◆ TASK
Repeat exactly the lines from the start of the entries below through the line containing "Algemene voorwaarden". Omit the rest.

Dataset entries:
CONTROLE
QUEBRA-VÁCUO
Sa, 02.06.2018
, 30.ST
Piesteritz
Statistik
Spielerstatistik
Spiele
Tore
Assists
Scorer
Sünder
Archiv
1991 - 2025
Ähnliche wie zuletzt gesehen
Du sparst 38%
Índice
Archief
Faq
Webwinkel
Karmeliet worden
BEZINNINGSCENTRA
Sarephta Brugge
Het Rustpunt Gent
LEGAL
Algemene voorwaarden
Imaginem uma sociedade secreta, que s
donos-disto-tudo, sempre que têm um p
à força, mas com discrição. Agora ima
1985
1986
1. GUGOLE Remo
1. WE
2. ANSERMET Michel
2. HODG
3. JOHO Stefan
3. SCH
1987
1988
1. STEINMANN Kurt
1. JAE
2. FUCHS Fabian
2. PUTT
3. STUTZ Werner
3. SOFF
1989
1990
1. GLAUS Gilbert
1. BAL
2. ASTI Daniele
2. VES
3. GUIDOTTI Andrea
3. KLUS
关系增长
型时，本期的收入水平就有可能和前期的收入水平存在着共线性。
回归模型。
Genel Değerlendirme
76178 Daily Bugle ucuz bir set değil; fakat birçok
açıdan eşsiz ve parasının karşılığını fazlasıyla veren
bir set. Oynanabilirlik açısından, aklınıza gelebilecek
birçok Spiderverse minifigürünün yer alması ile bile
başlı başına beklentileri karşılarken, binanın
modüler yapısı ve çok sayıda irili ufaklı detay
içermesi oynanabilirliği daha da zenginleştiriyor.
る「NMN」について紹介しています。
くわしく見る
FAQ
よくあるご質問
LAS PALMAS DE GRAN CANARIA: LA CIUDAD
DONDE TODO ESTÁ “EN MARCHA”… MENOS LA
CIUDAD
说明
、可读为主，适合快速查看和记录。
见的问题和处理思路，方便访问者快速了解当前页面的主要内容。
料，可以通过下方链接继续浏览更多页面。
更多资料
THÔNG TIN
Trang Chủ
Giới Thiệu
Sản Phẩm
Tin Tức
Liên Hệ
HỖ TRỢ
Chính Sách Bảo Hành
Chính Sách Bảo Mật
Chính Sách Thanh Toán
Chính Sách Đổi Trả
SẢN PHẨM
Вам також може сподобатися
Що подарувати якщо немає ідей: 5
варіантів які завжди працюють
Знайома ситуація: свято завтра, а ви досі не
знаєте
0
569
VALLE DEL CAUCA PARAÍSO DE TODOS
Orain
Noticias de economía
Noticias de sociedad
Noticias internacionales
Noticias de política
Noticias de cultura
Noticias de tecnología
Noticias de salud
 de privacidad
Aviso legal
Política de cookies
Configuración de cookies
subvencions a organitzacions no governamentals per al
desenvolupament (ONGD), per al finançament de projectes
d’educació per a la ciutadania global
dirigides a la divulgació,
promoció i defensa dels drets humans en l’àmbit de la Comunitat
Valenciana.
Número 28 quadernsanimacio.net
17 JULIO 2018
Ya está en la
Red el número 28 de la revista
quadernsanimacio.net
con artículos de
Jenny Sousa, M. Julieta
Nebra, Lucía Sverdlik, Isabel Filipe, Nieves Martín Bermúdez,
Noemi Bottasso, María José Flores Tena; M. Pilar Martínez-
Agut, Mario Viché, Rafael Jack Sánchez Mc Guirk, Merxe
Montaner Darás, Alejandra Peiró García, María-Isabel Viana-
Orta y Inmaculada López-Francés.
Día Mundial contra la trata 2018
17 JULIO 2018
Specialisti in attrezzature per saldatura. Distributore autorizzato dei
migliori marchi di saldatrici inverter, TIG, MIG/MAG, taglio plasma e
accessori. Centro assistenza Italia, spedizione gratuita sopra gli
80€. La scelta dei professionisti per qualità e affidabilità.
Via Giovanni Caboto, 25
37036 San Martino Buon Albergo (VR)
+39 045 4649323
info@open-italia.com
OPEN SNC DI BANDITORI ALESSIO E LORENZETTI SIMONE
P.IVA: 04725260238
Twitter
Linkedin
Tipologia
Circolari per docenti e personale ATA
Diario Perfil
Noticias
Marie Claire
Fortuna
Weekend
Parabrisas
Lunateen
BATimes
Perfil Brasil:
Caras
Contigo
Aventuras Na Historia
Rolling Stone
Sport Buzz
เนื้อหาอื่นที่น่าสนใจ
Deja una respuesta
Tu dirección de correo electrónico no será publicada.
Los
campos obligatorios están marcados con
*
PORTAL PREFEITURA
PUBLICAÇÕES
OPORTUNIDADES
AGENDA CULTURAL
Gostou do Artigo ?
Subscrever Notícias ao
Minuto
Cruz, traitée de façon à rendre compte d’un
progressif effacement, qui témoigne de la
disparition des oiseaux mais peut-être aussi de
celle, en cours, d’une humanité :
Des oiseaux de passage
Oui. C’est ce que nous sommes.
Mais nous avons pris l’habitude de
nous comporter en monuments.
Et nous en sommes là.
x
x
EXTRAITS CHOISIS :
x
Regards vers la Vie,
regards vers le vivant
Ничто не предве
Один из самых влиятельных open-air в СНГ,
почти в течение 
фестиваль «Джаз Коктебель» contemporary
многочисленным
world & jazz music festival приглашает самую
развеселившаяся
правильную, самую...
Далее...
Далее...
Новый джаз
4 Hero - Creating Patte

◆ PROBLEM SOLUTION
CONTROLE
QUEBRA-VÁCUO
Sa, 02.06.2018
, 30.ST
Piesteritz
Statistik
Spielerstatistik
Spiele
Tore
Assists
Scorer
Sünder
Archiv
1991 - 2025
Ähnliche wie zuletzt gesehen
Du sparst 38%
Índice
Archief
Faq
Webwinkel
Karmeliet worden
BEZINNINGSCENTRA
Sarephta Brugge
Het Rustpunt Gent
LEGAL
Algemene voorwaarden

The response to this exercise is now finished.